The GeoSeer spider scrapes lots of different sources (mostly CKAN portals), using various API's to discover the many OGC web-services that are registered with them, downloading the GetCapabilities document for every web-service it can find (GetCapabilities is an OGC standard XML document with lots of information about what layers exist in a service). We then post-process all of those GetCapabilities documents, removing duplicate layers, cleaning them up, determining the spatial extent, and finally making them searchable.
The end result is a database with hundreds of thousands of layers that sits behind a simple, fast web-page.
I don't like the results...
Unfortunately the results brought back by GeoSeer aren't perfect, in large part because the source data is often lacking. Lets be honest here, no-one likes writing metadata!
GeoSeer does its best to clear up bad data and hide it, but the following problems are things it can't do anything about and are remarkably common:
- Bad/missing/unclear layer descriptions/abstracts in the GetCapabilities documents - often they don't describe the layer at all.
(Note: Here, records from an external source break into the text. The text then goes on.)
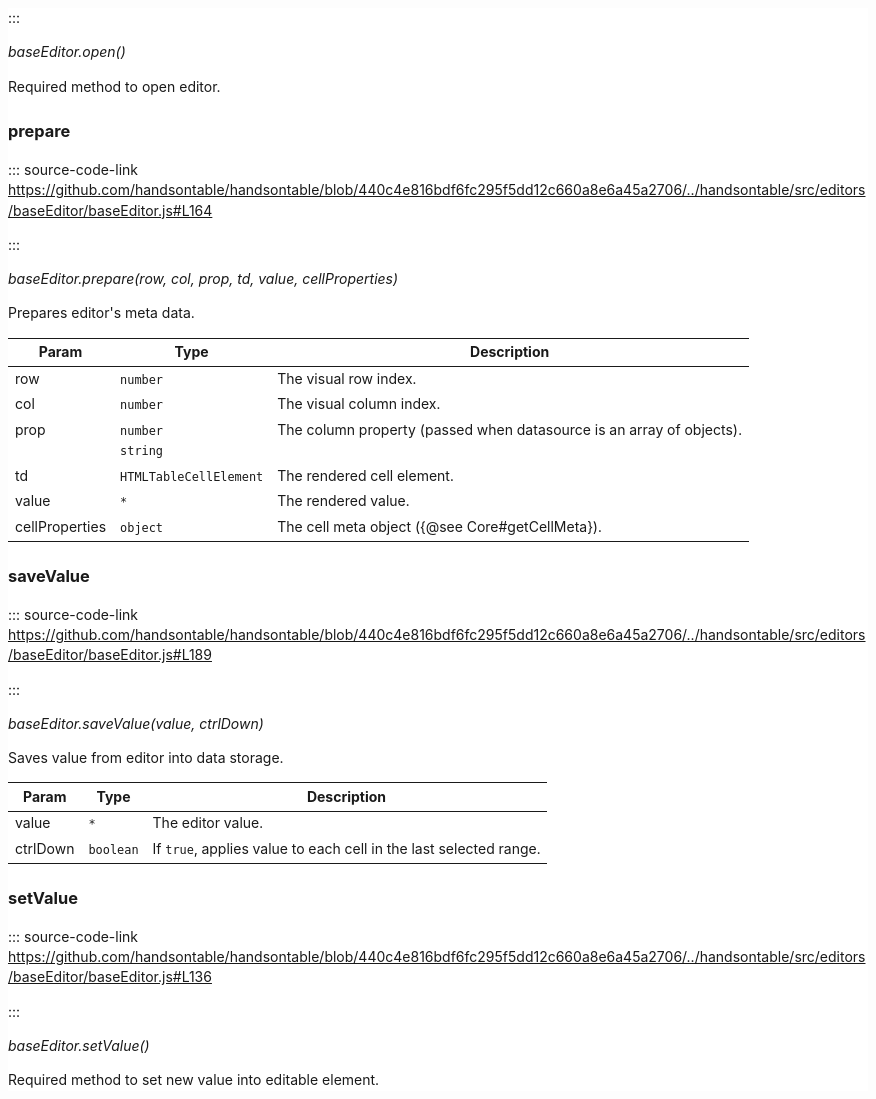 :::

_baseEditor.open()_

Required method to open editor.



### prepare
  
::: source-code-link https://github.com/handsontable/handsontable/blob/440c4e816bdf6fc295f5dd12c660a8e6a45a2706/../handsontable/src/editors/baseEditor/baseEditor.js#L164

:::

_baseEditor.prepare(row, col, prop, td, value, cellProperties)_

Prepares editor's meta data.


| Param | Type | Description |
| --- | --- | --- |
| row | `number` | The visual row index. |
| col | `number` | The visual column index. |
| prop | `number` <br/> `string` | The column property (passed when datasource is an array of objects). |
| td | `HTMLTableCellElement` | The rendered cell element. |
| value | `*` | The rendered value. |
| cellProperties | `object` | The cell meta object ({@see Core#getCellMeta}). |



### saveValue
  
::: source-code-link https://github.com/handsontable/handsontable/blob/440c4e816bdf6fc295f5dd12c660a8e6a45a2706/../handsontable/src/editors/baseEditor/baseEditor.js#L189

:::

_baseEditor.saveValue(value, ctrlDown)_

Saves value from editor into data storage.


| Param | Type | Description |
| --- | --- | --- |
| value | `*` | The editor value. |
| ctrlDown | `boolean` | If `true`, applies value to each cell in the last selected range. |



### setValue
  
::: source-code-link https://github.com/handsontable/handsontable/blob/440c4e816bdf6fc295f5dd12c660a8e6a45a2706/../handsontable/src/editors/baseEditor/baseEditor.js#L136

:::

_baseEditor.setValue()_

Required method to set new value into editable element.


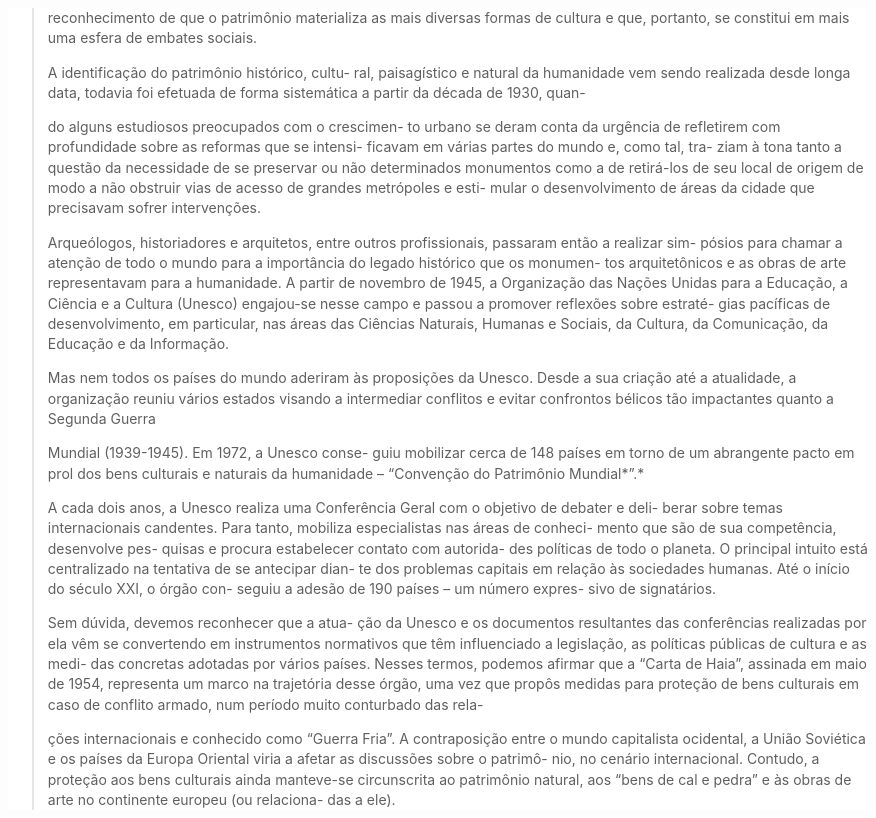 > reconhecimento de que o patrimônio materializa as mais diversas formas
> de cultura e que, portanto, se constitui em mais uma esfera de embates
> sociais.
>
> A identificação do patrimônio histórico, cultu- ral, paisagístico e
> natural da humanidade vem sendo realizada desde longa data, todavia
> foi efetuada de forma sistemática a partir da década de 1930, quan-
>
> do alguns estudiosos preocupados com o crescimen- to urbano se deram
> conta da urgência de refletirem com profundidade sobre as reformas que
> se intensi- ficavam em várias partes do mundo e, como tal, tra- ziam à
> tona tanto a questão da necessidade de se preservar ou não
> determinados monumentos como a de retirá-los de seu local de origem de
> modo a não obstruir vias de acesso de grandes metrópoles e esti- mular
> o desenvolvimento de áreas da cidade que precisavam sofrer
> intervenções.
>
> Arqueólogos, historiadores e arquitetos, entre outros profissionais,
> passaram então a realizar sim- pósios para chamar a atenção de todo o
> mundo para a importância do legado histórico que os monumen- tos
> arquitetônicos e as obras de arte representavam para a humanidade. A
> partir de novembro de 1945, a Organização das Nações Unidas para a
> Educação, a Ciência e a Cultura (Unesco) engajou-se nesse campo e
> passou a promover reflexões sobre estraté- gias pacíficas de
> desenvolvimento, em particular, nas áreas das Ciências Naturais,
> Humanas e Sociais, da Cultura, da Comunicação, da Educação e da
> Informação.
>
> Mas nem todos os países do mundo aderiram às proposições da Unesco.
> Desde a sua criação até a atualidade, a organização reuniu vários
> estados visando a intermediar conflitos e evitar confrontos bélicos
> tão impactantes quanto a Segunda Guerra
>
> Mundial (1939-1945). Em 1972, a Unesco conse- guiu mobilizar cerca de
> 148 países em torno de um abrangente pacto em prol dos bens culturais
> e naturais da humanidade – “Convenção do Patrimônio Mundial*”.*
>
> A cada dois anos, a Unesco realiza uma Conferência Geral com o
> objetivo de debater e deli- berar sobre temas internacionais
> candentes. Para tanto, mobiliza especialistas nas áreas de conheci-
> mento que são de sua competência, desenvolve pes- quisas e procura
> estabelecer contato com autorida- des políticas de todo o planeta. O
> principal intuito está centralizado na tentativa de se antecipar dian-
> te dos problemas capitais em relação às sociedades humanas. Até o
> início do século XXI, o órgão con- seguiu a adesão de 190 países – um
> número expres- sivo de signatários.
>
> Sem dúvida, devemos reconhecer que a atua- ção da Unesco e os
> documentos resultantes das conferências realizadas por ela vêm se
> convertendo em instrumentos normativos que têm influenciado a
> legislação, as políticas públicas de cultura e as medi- das concretas
> adotadas por vários países. Nesses termos, podemos afirmar que a
> “Carta de Haia”, assinada em maio de 1954, representa um marco na
> trajetória desse órgão, uma vez que propôs medidas para proteção de
> bens culturais em caso de conflito armado, num período muito
> conturbado das rela-
>
> ções internacionais e conhecido como “Guerra Fria”. A contraposição
> entre o mundo capitalista ocidental, a União Soviética e os países da
> Europa Oriental viria a afetar as discussões sobre o patrimô- nio, no
> cenário internacional. Contudo, a proteção aos bens culturais ainda
> manteve-se circunscrita ao patrimônio natural, aos “bens de cal e
> pedra” e às obras de arte no continente europeu (ou relaciona- das a
> ele).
- No suitable keywords in the layer.
- Incomplete/non-existent service-level metadata (contact info, costs, license, etc).
- Bad/missing/unclear layer names and titles. A layer called "1" doesn't help anyone know what it's about.
- Bad spatial information - wrong coordinates and/or wrong projections.
So, if you host a OGC service, please make sure your metadata is correct! If you go and update it now, we'll find it on our next crawl and everyone will benefit from better results.
For our part, we're working to improve both the quality and quantity of the results, including adding even more datasets to the mix.
I have a suggestion for...
Cool! Email it to us at the Contact Us address below.
We're always up for new datasets, new CKAN portals, new search ideas, and anything else that will help us solve this problem.
If you have any feedback, questions, suggestions, or comments about GeoSeer we'd love to hear them, send us an email to: email@example.com
We're particularly interested in new data sources.
Boring legal stuff
We value privacy, including yours, and we don't like lawyers (who does?), or companies that have multi-thousand-word EULA's, so we keep this short and simple:
- We don't endorse any of the results. There's no filtering or censorship here, we only do the minimum-necessary data-cleansing for "make it work" and "no empty results" purposes.
- In the incredibly unlikely situation this website breaks your computer, burns down your house, or otherwise starts armageddon, it's not our fault!
- We don't set any cookies.
- We don't don't do any tracking.
- Please don't mine our site. If you want access to the raw data, talk to us (email in the Contact Us section).
- We do keep server-side access logs.